▸ **EXERCISE MATERIAL**:

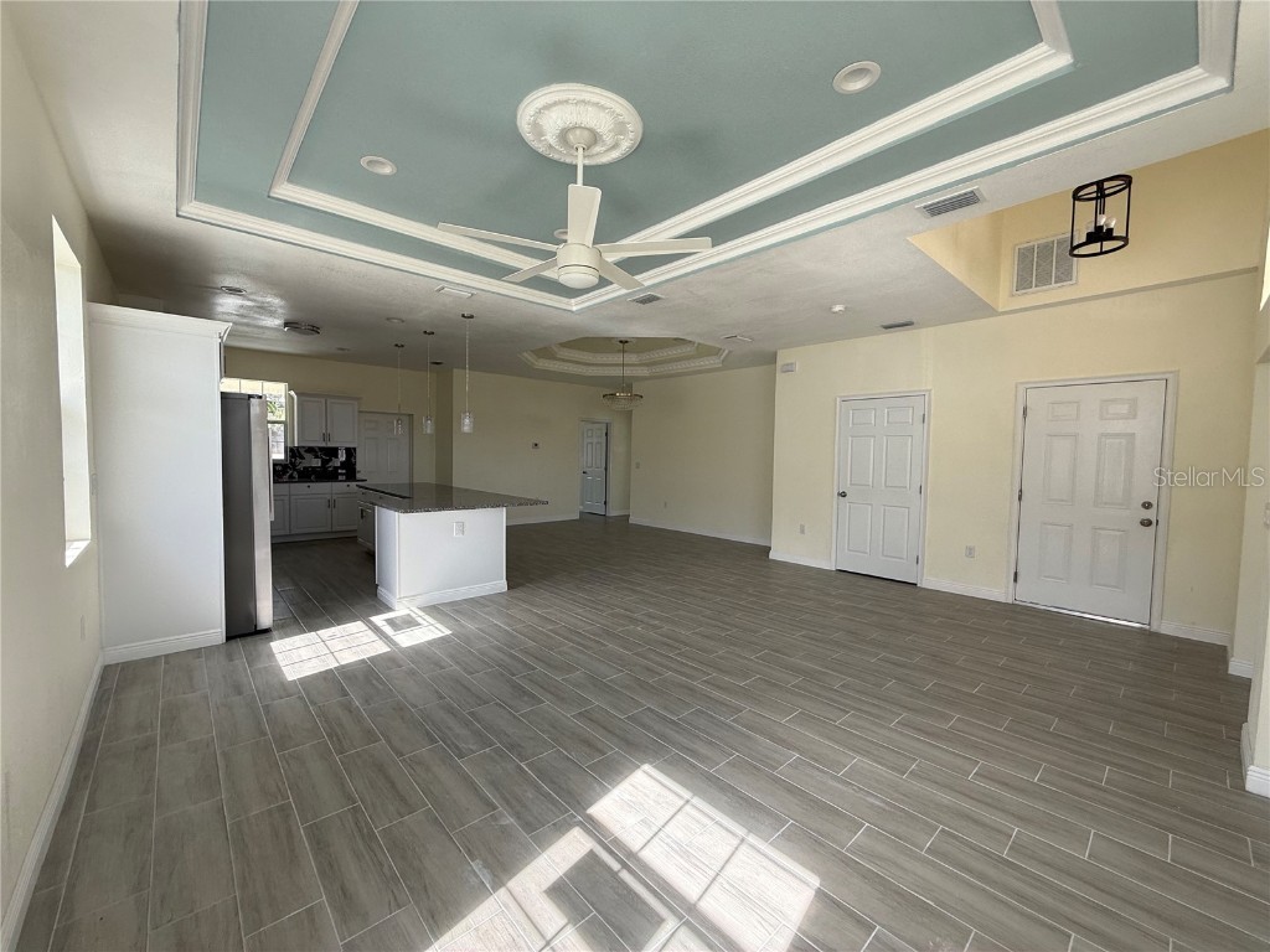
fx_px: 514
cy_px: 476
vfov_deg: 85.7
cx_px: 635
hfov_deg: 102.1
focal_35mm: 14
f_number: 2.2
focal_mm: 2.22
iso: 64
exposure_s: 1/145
...
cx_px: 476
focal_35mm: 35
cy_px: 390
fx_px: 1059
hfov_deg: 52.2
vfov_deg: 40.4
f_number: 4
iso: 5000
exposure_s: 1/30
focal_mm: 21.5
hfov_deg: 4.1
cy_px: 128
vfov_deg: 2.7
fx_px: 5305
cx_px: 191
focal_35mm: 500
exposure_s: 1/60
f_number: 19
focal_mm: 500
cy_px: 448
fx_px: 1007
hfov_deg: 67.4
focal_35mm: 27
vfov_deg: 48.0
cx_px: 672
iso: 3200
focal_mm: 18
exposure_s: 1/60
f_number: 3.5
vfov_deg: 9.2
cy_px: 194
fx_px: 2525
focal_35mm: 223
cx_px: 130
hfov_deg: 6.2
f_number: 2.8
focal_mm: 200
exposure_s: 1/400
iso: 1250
* * *
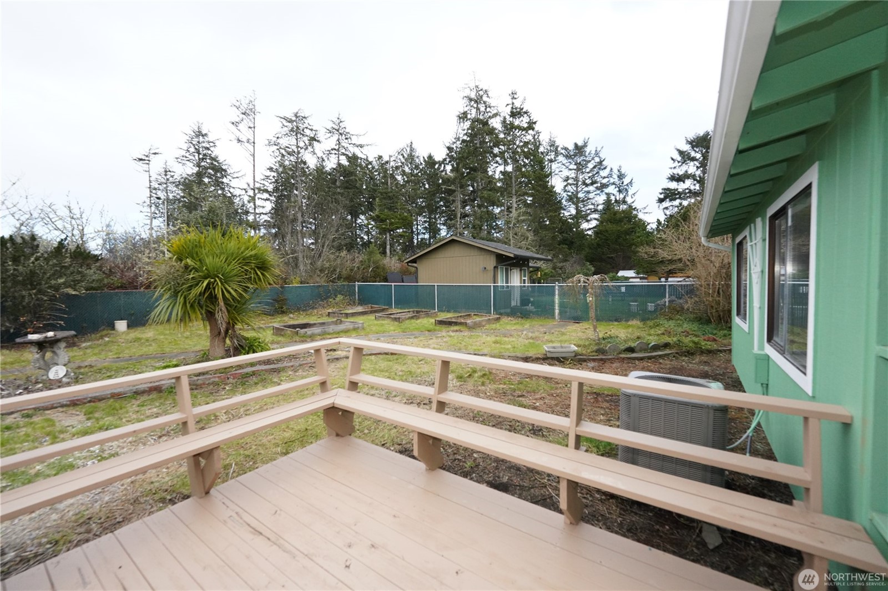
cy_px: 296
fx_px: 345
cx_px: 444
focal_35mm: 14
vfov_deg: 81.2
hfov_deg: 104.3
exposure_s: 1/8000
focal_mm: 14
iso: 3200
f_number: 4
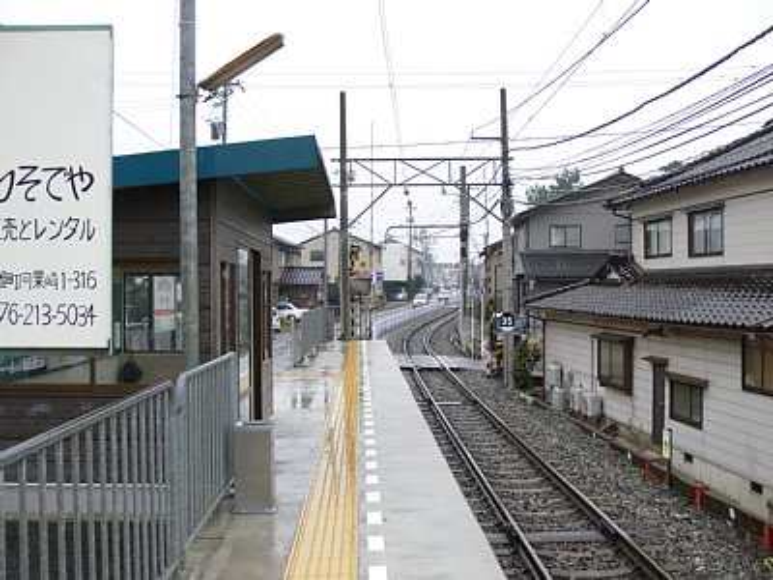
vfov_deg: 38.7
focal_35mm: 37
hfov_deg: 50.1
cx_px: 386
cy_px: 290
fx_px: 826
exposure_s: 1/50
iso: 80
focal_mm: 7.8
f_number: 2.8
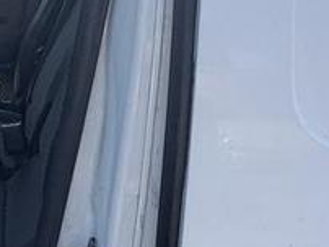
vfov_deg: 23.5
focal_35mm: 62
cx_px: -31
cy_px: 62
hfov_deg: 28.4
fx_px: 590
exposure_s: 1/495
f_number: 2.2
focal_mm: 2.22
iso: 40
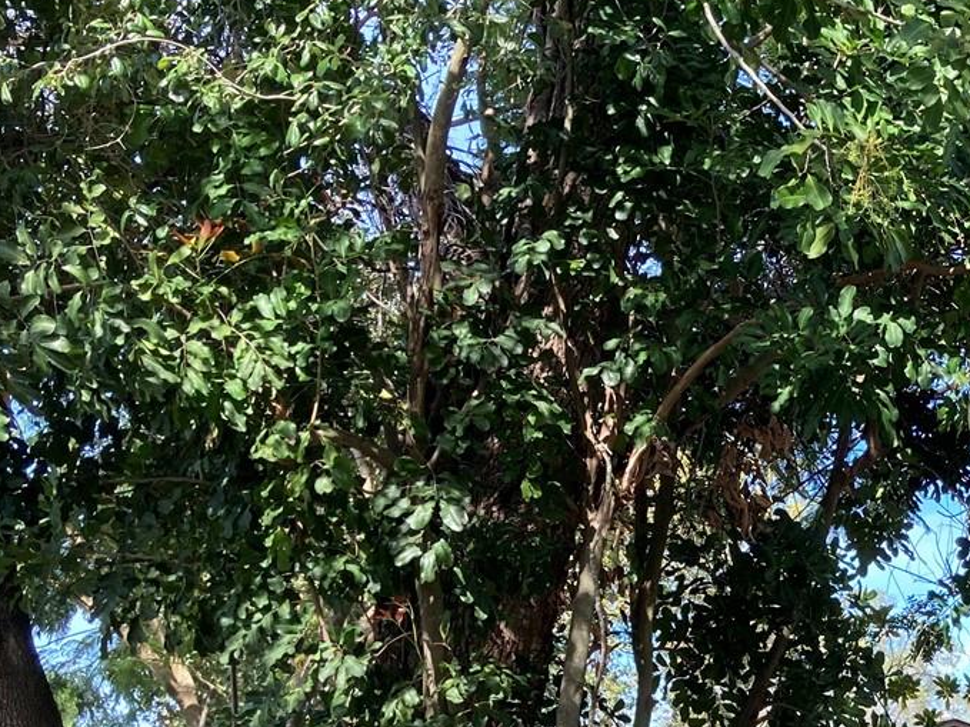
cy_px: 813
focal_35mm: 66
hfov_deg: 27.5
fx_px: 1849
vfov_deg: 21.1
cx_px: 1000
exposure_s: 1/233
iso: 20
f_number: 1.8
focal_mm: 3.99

▸ **PROBLEM STATEMENT**: Above are some records. Reproduce the lines from the one with "focal_mm: 14" down to the one with "fx_px: 1849", keeping both, and leave every picture out.

▸ **EXERCISE RESPONSE**:
focal_mm: 14
iso: 3200
f_number: 4
vfov_deg: 38.7
focal_35mm: 37
hfov_deg: 50.1
cx_px: 386
cy_px: 290
fx_px: 826
exposure_s: 1/50
iso: 80
focal_mm: 7.8
f_number: 2.8
vfov_deg: 23.5
focal_35mm: 62
cx_px: -31
cy_px: 62
hfov_deg: 28.4
fx_px: 590
exposure_s: 1/495
f_number: 2.2
focal_mm: 2.22
iso: 40
cy_px: 813
focal_35mm: 66
hfov_deg: 27.5
fx_px: 1849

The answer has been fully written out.